Hints & Tips

Focus Stacking

George Theodore, December 28, 2018

If one were photographing a landscape from relatively close up to infinity, an aperture setting of f/16 – f/22 would be chosen to render the image sharp front-to-back. The problem here is that with smaller apertures, diffraction causes a degradation in resolution at the far end of our picture. Picture a garden hose closed to its smallest opening; the water becomes a misty spray. Light acts similarly when forced through smaller and smaller holes (apertures).

One solution is to use an aperture such as f/8 (usually the sweet spot of a lens) where the light comes in almost at right angles to our sensor but now we may find we’ve shortened our depth of field. Focus Stacking to the rescue.

This process is similar to shooting HDR but, instead of changing the exposure, we’re going to vary focus. Try this: Manually, on a tripod and in Live View, focus on the closest part of your image, shoot, focus a little further out, shoot and continue changing your focal point and shooting until you reach “infinity”. For landscapes, I’ve found that three to four focal points at f/8 generally does the trick. Several recent camera models have focus stacking “built-in”; i.e. Nikon’s Focus Shift setting in the D850.  Set the start position, enter the number of shots and interval and let ‘er rip. The camera takes the series of images varying focus as it moves through the image front to back (infinity). Neat huh?

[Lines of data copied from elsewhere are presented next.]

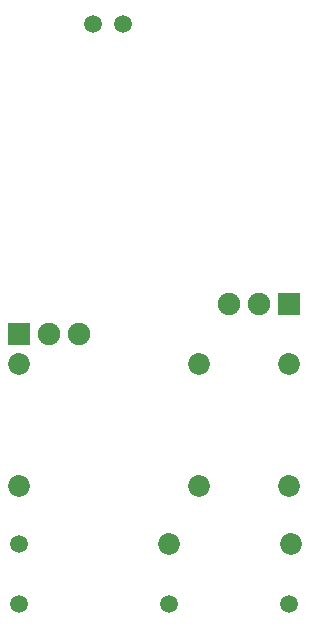
<source format=gbr>
G04 DipTrace 3.3.1.3*
G04 BottomMask.gbr*
%MOMM*%
G04 #@! TF.FileFunction,Soldermask,Bot*
G04 #@! TF.Part,Single*
%AMOUTLINE1*
4,1,4,
0.95,-0.95,
-0.95,-0.95,
-0.95,0.95,
0.95,0.95,
0.95,-0.95,
0*%
%ADD16C,1.5*%
%ADD23C,1.9*%
%ADD24R,1.9X1.9*%
%ADD29C,1.85*%
%ADD34OUTLINE1*%
%FSLAX35Y35*%
G04*
G71*
G90*
G75*
G01*
G04 BotMask*
%LPD*%
D29*
X2778000Y1762000D3*
X3813000D3*
D16*
X2137000Y6170000D3*
X3794000Y1254000D3*
X2391000Y6170000D3*
X1508000Y1762000D3*
Y1254000D3*
D24*
Y3540000D3*
D23*
X1762000D3*
X2016000D3*
D34*
X3794000Y3794000D3*
D23*
X3540000D3*
X3286000D3*
D29*
X1508000Y3286000D3*
Y2251000D3*
X3032000Y3286000D3*
Y2251000D3*
X3794000Y3286000D3*
Y2251000D3*
D16*
X2778000Y1254000D3*
M02*

</source>
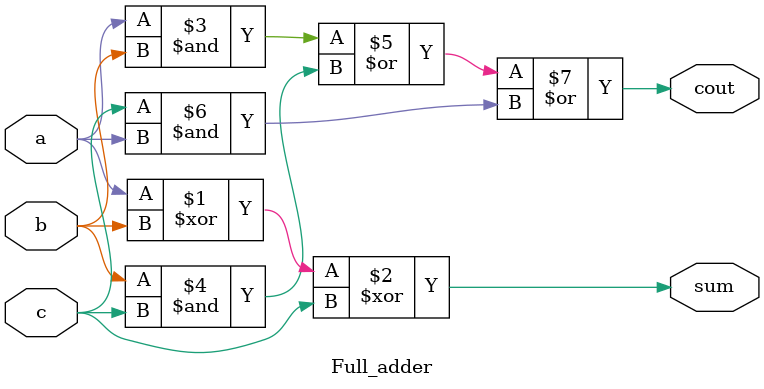
<source format=v>
module Full_adder(a,b,c,sum,cout);
input a,b,c;
output sum,cout;
assign sum=(a^b^c);
assign cout=(a&b)|(b&c)|(c&a);
endmodule


</source>
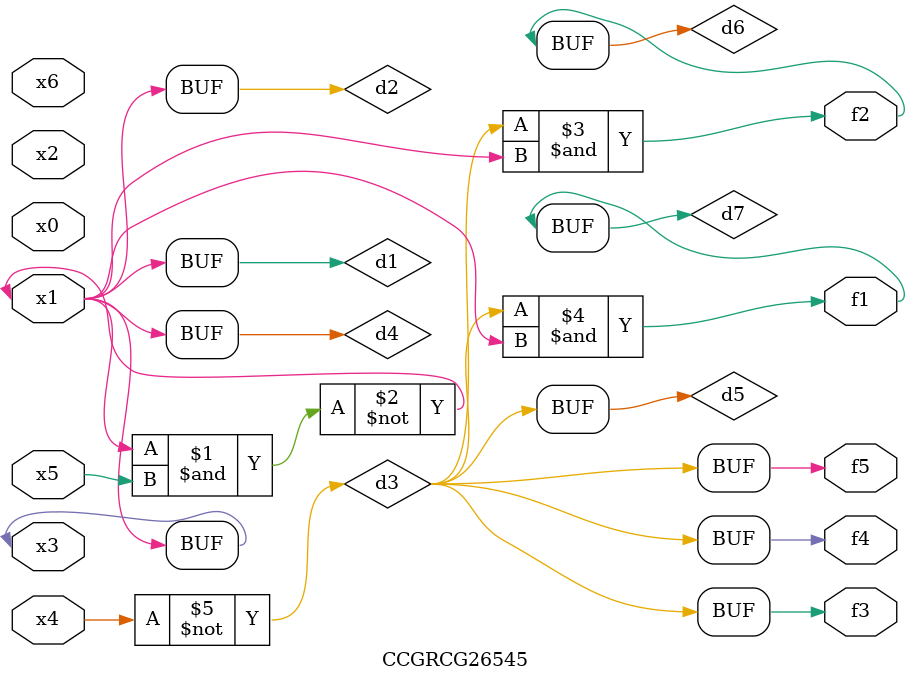
<source format=v>
module CCGRCG26545(
	input x0, x1, x2, x3, x4, x5, x6,
	output f1, f2, f3, f4, f5
);

	wire d1, d2, d3, d4, d5, d6, d7;

	buf (d1, x1, x3);
	nand (d2, x1, x5);
	not (d3, x4);
	buf (d4, d1, d2);
	buf (d5, d3);
	and (d6, d3, d4);
	and (d7, d3, d4);
	assign f1 = d7;
	assign f2 = d6;
	assign f3 = d5;
	assign f4 = d5;
	assign f5 = d5;
endmodule

</source>
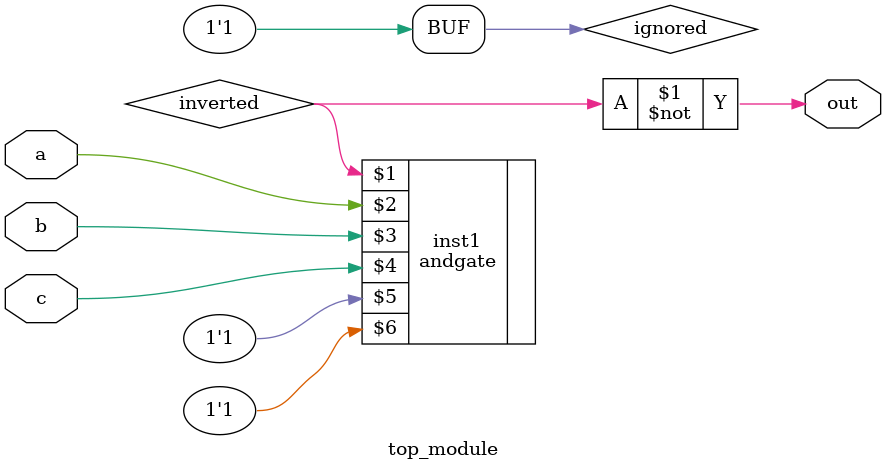
<source format=v>
module top_module (input a, input b, input c, output out);
    wire ignored=1, inverted;
    andgate inst1 ( inverted, a, b, c, ignored, ignored );
    assign out = ~inverted;

endmodule

</source>
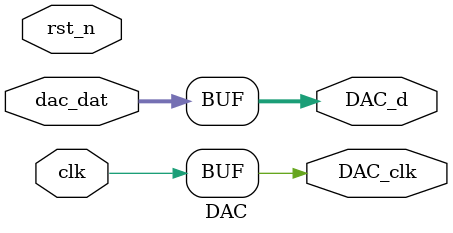
<source format=v>
module DAC(clk,rst_n,dac_dat,DAC_clk,DAC_d);
input clk,rst_n;
input [9:0] dac_dat;
output DAC_clk;
output [9:0]	DAC_d;

assign DAC_d[9:0] = dac_dat;
assign DAC_clk = clk;
endmodule
</source>
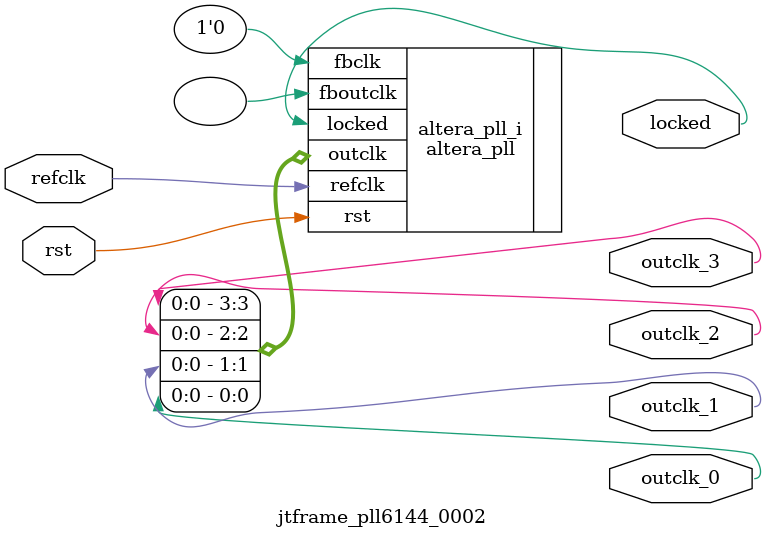
<source format=v>
`timescale 1ns/10ps
module  jtframe_pll6144_0002(

	// interface 'refclk'
	input wire refclk,

	// interface 'reset'
	input wire rst,

	// interface 'outclk0'
	output wire outclk_0,

	// interface 'outclk1'
	output wire outclk_1,

	// interface 'outclk2'
	output wire outclk_2,

	// interface 'outclk3'
	output wire outclk_3,

	// interface 'locked'
	output wire locked
);

	altera_pll #(
		.fractional_vco_multiplier("true"),
		.reference_clock_frequency("50.0 MHz"),
		.operation_mode("direct"),
		.number_of_clocks(4),
		.output_clock_frequency0("49.152000 MHz"),
		.phase_shift0("0 ps"),
		.duty_cycle0(50),
		.output_clock_frequency1("49.152000 MHz"),
		.phase_shift1("4995 ps"),
		.duty_cycle1(50),
		.output_clock_frequency2("24.576000 MHz"),
		.phase_shift2("0 ps"),
		.duty_cycle2(50),
		.output_clock_frequency3("6.144000 MHz"),
		.phase_shift3("0 ps"),
		.duty_cycle3(50),
		.output_clock_frequency4("0 MHz"),
		.phase_shift4("0 ps"),
		.duty_cycle4(50),
		.output_clock_frequency5("0 MHz"),
		.phase_shift5("0 ps"),
		.duty_cycle5(50),
		.output_clock_frequency6("0 MHz"),
		.phase_shift6("0 ps"),
		.duty_cycle6(50),
		.output_clock_frequency7("0 MHz"),
		.phase_shift7("0 ps"),
		.duty_cycle7(50),
		.output_clock_frequency8("0 MHz"),
		.phase_shift8("0 ps"),
		.duty_cycle8(50),
		.output_clock_frequency9("0 MHz"),
		.phase_shift9("0 ps"),
		.duty_cycle9(50),
		.output_clock_frequency10("0 MHz"),
		.phase_shift10("0 ps"),
		.duty_cycle10(50),
		.output_clock_frequency11("0 MHz"),
		.phase_shift11("0 ps"),
		.duty_cycle11(50),
		.output_clock_frequency12("0 MHz"),
		.phase_shift12("0 ps"),
		.duty_cycle12(50),
		.output_clock_frequency13("0 MHz"),
		.phase_shift13("0 ps"),
		.duty_cycle13(50),
		.output_clock_frequency14("0 MHz"),
		.phase_shift14("0 ps"),
		.duty_cycle14(50),
		.output_clock_frequency15("0 MHz"),
		.phase_shift15("0 ps"),
		.duty_cycle15(50),
		.output_clock_frequency16("0 MHz"),
		.phase_shift16("0 ps"),
		.duty_cycle16(50),
		.output_clock_frequency17("0 MHz"),
		.phase_shift17("0 ps"),
		.duty_cycle17(50),
		.pll_type("General"),
		.pll_subtype("General")
	) altera_pll_i (
		.rst	(rst),
		.outclk	({outclk_3, outclk_2, outclk_1, outclk_0}),
		.locked	(locked),
		.fboutclk	( ),
		.fbclk	(1'b0),
		.refclk	(refclk)
	);
endmodule


</source>
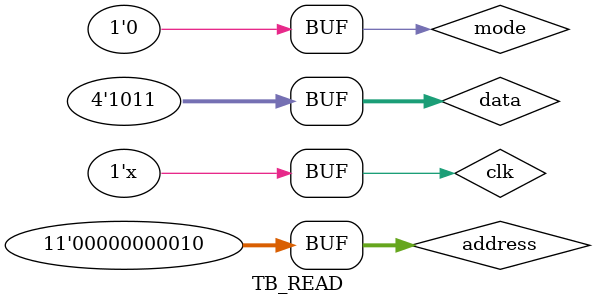
<source format=v>
`timescale 1ns / 1ps


module TB_READ();

reg [10:0] address;
reg [3:0] data;
reg mode, clk;
wire [3:0] output_data;
wire hit1, hit2;
wire Wait;
wire clk2;

CACHE_CONTROLLER inst(
	.address(address),
	.data(data),
	.mode(mode),
	.clk(clk),
	.output_data(output_data),
	.hit1(hit1),
	.hit2(hit2),
	.Wait(Wait),
	.clk2(clk2)
);

initial
begin
	clk = 1'b1;
	/******************************/
//	address = 32'b00000000000000000000000000000000;	 //0 blk
//	data =    8'b10110000;	 
//	mode = 1'b0; //read
	
	address = 11'b00000111100;	 //0 blk
	data =    4'b1100;	 
	mode = 1'b0; //read	

    #50
	address = 11'b00000000010;	 //0 blk
	data =    4'b0001;	 
	mode = 1'b0; //read	

    #50
	address = 11'b00000010000;	 //0 blk
	data =    4'b0010;	 
	mode = 1'b0; //read	
	
    #50
	address = 11'b00000010001;	 //0 blk
	data =    4'b0001;	 
	mode = 1'b0; //read	

    #50
	address = 11'b00000100001;	 //0 blk
	data =    4'b0100;	 
	mode = 1'b0; //read	

    #50
	address = 11'b00000100010;	 //0 blk
	data =    4'b0101;	 
	mode = 1'b0; //read		

    #50
	address = 11'b00000000001;	 //0 blk
	data =    4'b1110;	 
	mode = 1'b0; //read	
		
	#50
	address = 11'b01000000010;	 //128 blk
	data =    4'b1011;	 
	mode = 1'b0; //read
	
	#50
	address = 11'b10000000010;	//256 blk
	data =    4'b1011;	 
	mode = 1'b0; //read
	
	#50
	address = 11'b11000000010;	 //384 blk
	data =    4'b1011;	 
	mode = 1'b0; //read
	
	#50
	address = 11'b10000000010;	 //512 blk
	data =    4'b1011;	 
	mode = 1'b0; //read
	
	#50
	address = 11'b00000000010;	 //0 blk
	data =    4'b1011;	 
	mode = 1'b0; //read
	
	#50
	address = 11'b11000000010;	 //384 blk
	data =    4'b1011;
	mode = 1'b0; //read    */
	/******************************/
	
	/******************************/
	#50
	address = 11'b00010000001;	 
	data =    4'b1011;	 
	mode = 1'b0; //read
	
	#50
	address = 11'b00001111110;	 
	data =    4'b1111;	 
	mode = 1'b1; //read
	
	//
	#50
	address = 11'b00001111110;	 
	data =    4'b1011;	 
	mode = 1'b0; //read
	//
	#50
	address = 11'b00000100000;	 
	data =    4'b1110;	 
	mode = 1'b1; //read
	//
	#50
	address = 11'b00000100000;	 
	data =    4'b1011;	 
	mode = 1'b0; //read
	
	#50
	address = 11'b00100000011;	 
	data =    4'b1011;	 
	mode = 1'b0; //read
	
	#50
	address = 11'b00000000010;	 
	data =    4'b1011;	 
	mode = 1'b0; //read    
	
	/***************************/
	
	/***************************/
/*	#50
	address = 32'b00000000000000001111111010110011;	 
	data =    8'b11110110;	 
	mode = 1'b1; //read
	
	#50
	address = 32'b00000000000000001111111010110011;	 
	data =    8'b11000110;	 
	mode = 1'b0; //read   */
	
	/***************************/
	
/*	#50
	address = 32'b00000000000000000000111100000001;	 
	data =    8'b10110000;	 
	mode = 1'b0; //read
	
	#50
	address = 32'b00000000000000000000111100000010;	
	data =    8'b10110000;	 
	mode = 1'b0; //read
	
	#50
	address = 32'b00000000000000000000111100000011;	 
	data =    8'b10110000;	 
	mode = 1'b0; //read
	
	//3 Main memory genertaing valid address
	#50
	address = 32'b00000000000000000000000000000110;	 
	data =    8'b11000101;	 
	mode = 1'b1; //write
	
	#50
	address = 32'b00000000000000000000000000000110;	 
	data =    8'b11000101;	 
	mode = 1'b0; //write
	
//	#50
//	address = 32'b00000000000000000100000000001110;	 
//	data =    8'b11011111;	 
//	mode = 1'b1; //write
	
	#50
	address = 32'b00000000000000000000000000001110;	 
	data =    8'b11011100;	 
	mode = 1'b0; //read
	
	
	//4 Cache eviction
	#50
	address = 32'b00000000000000000000000000000010;	 
	data =    8'b11001100;	 
	mode = 1'b0; //read
	
	#50
	address = 32'b00000000000000000000000100000001;	 
	data =    8'b11011111;	 
	mode = 1'b0; //read
	
	#50
	address = 32'b00000000000000000000000000000010;	 
	data =    8'b11001100;	 
	mode = 1'b0; //read     */
	
end

//initial
//$monitor("address = %d data = %d mode = %d out = %d", address % 4096, data, mode, out);

always #25 clk = ~clk;
endmodule
</source>
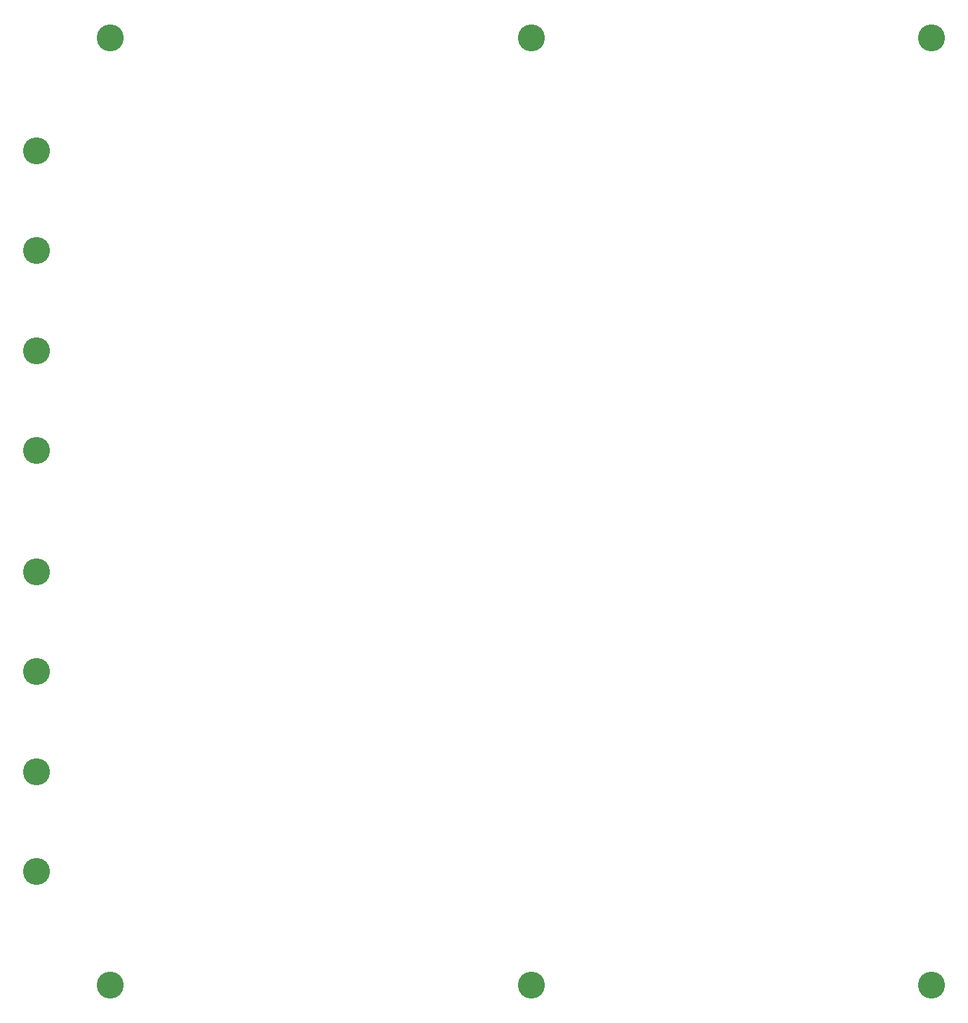
<source format=gts>
G75*
G70*
%OFA0B0*%
%FSLAX24Y24*%
%IPPOS*%
%LPD*%
%AMOC8*
5,1,8,0,0,1.08239X$1,22.5*
%
%ADD10C,0.1280*%
D10*
X007151Y002151D03*
X003651Y007551D03*
X003651Y012289D03*
X003651Y017051D03*
X003651Y021789D03*
X003651Y027551D03*
X003651Y032289D03*
X003651Y037051D03*
X003651Y041789D03*
X007151Y047151D03*
X027151Y047151D03*
X046151Y047151D03*
X046151Y002151D03*
X027151Y002151D03*
M02*

</source>
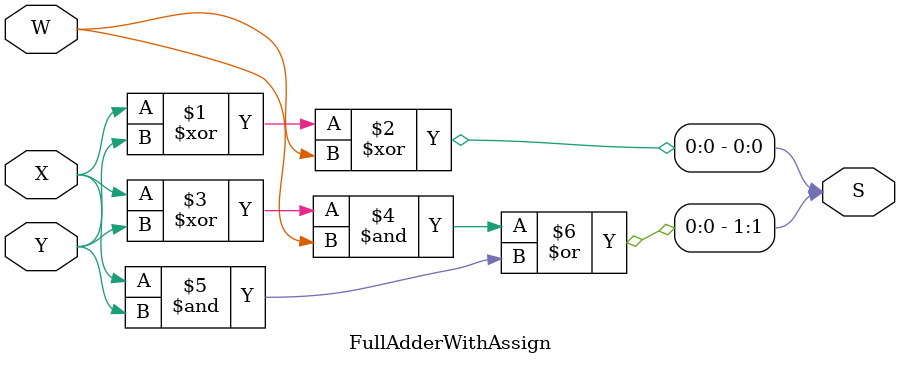
<source format=v>
module FullAdderWithAssign(input X,Y,W,output [1:0]S);
	/*
	wire L,P,Q; // Optional
	assign L = X^Y;
	assign Sum = L^W;
	assign Q = X&Y;
	assign Carry = P|Q;
	*/			
	
	//better way
	
	//first Approach
	/*
	assign Sum = (X^Y)^W;
	assign Carry = ((x^y)&W)|(X&Y);
	*/
	//Second Approach
	
	assign S[0] = (X^Y)^W;
	assign S[1] = ((X^Y)&W)|(X&Y);

	//Third Approach
	//assign SUM = X+Y+Z		// output [1:0] SUM
	
endmodule

//assign F = &(A); 	It ANDs all Bits of A
//assign F = ~&(A)  = valid syntax for NAND
//assign F = &({X,Y,Z,K})  =  X & Y & Z & K    // Adjoint
</source>
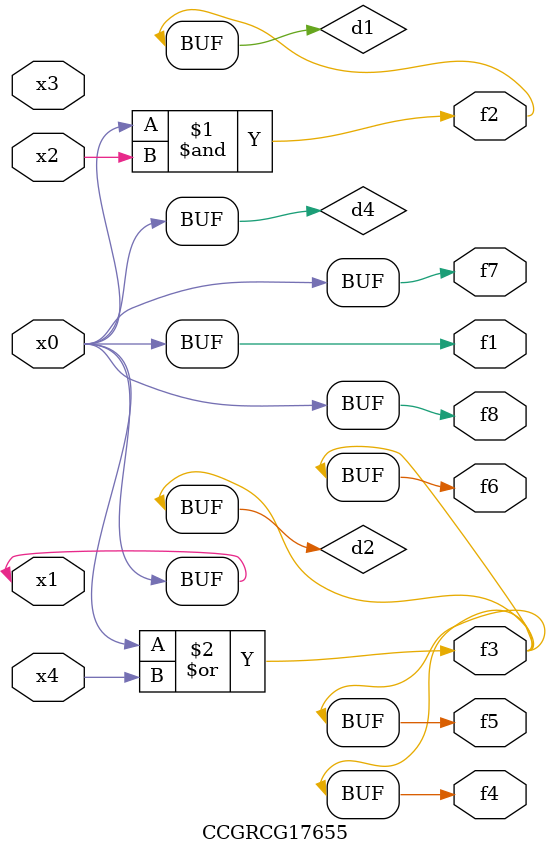
<source format=v>
module CCGRCG17655(
	input x0, x1, x2, x3, x4,
	output f1, f2, f3, f4, f5, f6, f7, f8
);

	wire d1, d2, d3, d4;

	and (d1, x0, x2);
	or (d2, x0, x4);
	nand (d3, x0, x2);
	buf (d4, x0, x1);
	assign f1 = d4;
	assign f2 = d1;
	assign f3 = d2;
	assign f4 = d2;
	assign f5 = d2;
	assign f6 = d2;
	assign f7 = d4;
	assign f8 = d4;
endmodule

</source>
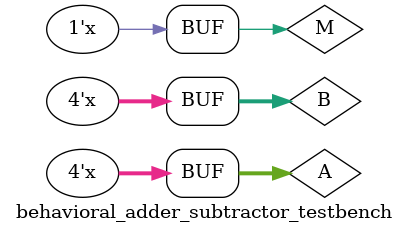
<source format=v>
`timescale 1ns / 1ps


module behavioral_adder_subtractor_testbench(
    
    );
    
    reg [3:0] A;
    reg [3:0] B;
    reg M;
    wire [4:0] S;
    
    behavioral_adder_subtractor bas(.A(A),.B(B),.M(M),.S(S));
    
    initial begin
        A = 4'b0; B = 4'b0; M = 1'b0;
    end
    always begin
        #10 {A,B,M} = {A,B,M} + 4'b1; 
    end
endmodule

</source>
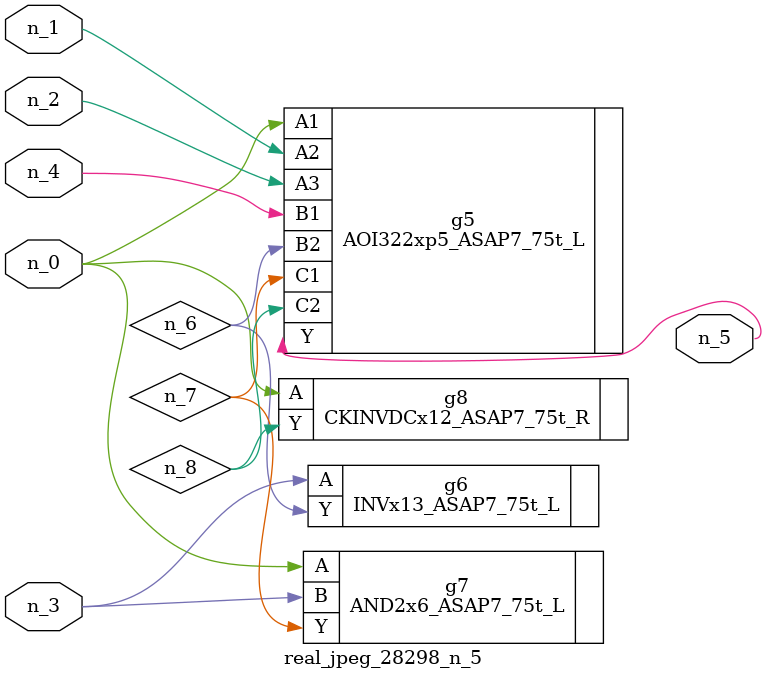
<source format=v>
module real_jpeg_28298_n_5 (n_4, n_0, n_1, n_2, n_3, n_5);

input n_4;
input n_0;
input n_1;
input n_2;
input n_3;

output n_5;

wire n_8;
wire n_6;
wire n_7;

AOI322xp5_ASAP7_75t_L g5 ( 
.A1(n_0),
.A2(n_1),
.A3(n_2),
.B1(n_4),
.B2(n_6),
.C1(n_7),
.C2(n_8),
.Y(n_5)
);

AND2x6_ASAP7_75t_L g7 ( 
.A(n_0),
.B(n_3),
.Y(n_7)
);

CKINVDCx12_ASAP7_75t_R g8 ( 
.A(n_0),
.Y(n_8)
);

INVx13_ASAP7_75t_L g6 ( 
.A(n_3),
.Y(n_6)
);


endmodule
</source>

But, whether done manually or automatically, we need to stack and blend the images in post processing. Our cameras don’t perform that function internally (yet!). Open the images in Lightroom, choose “Photo/Edit in/Open as Layers in Photoshop”, then in Photoshop,  Select/All Layers, then “Edit/Auto-Blend Layers” (check the box “Stack Images and Seamless Tones and Colors”), click OK, flatten the image and save.

For many years, photographers have used Helicon Focus mostly for macro work. And, since the software basically blends layers, there’s no reason it can’t be used for landscape work as well. The advantage of Helicon Focus is you can save the image in a raw DNG format. Simply specify Raw in – DNG out.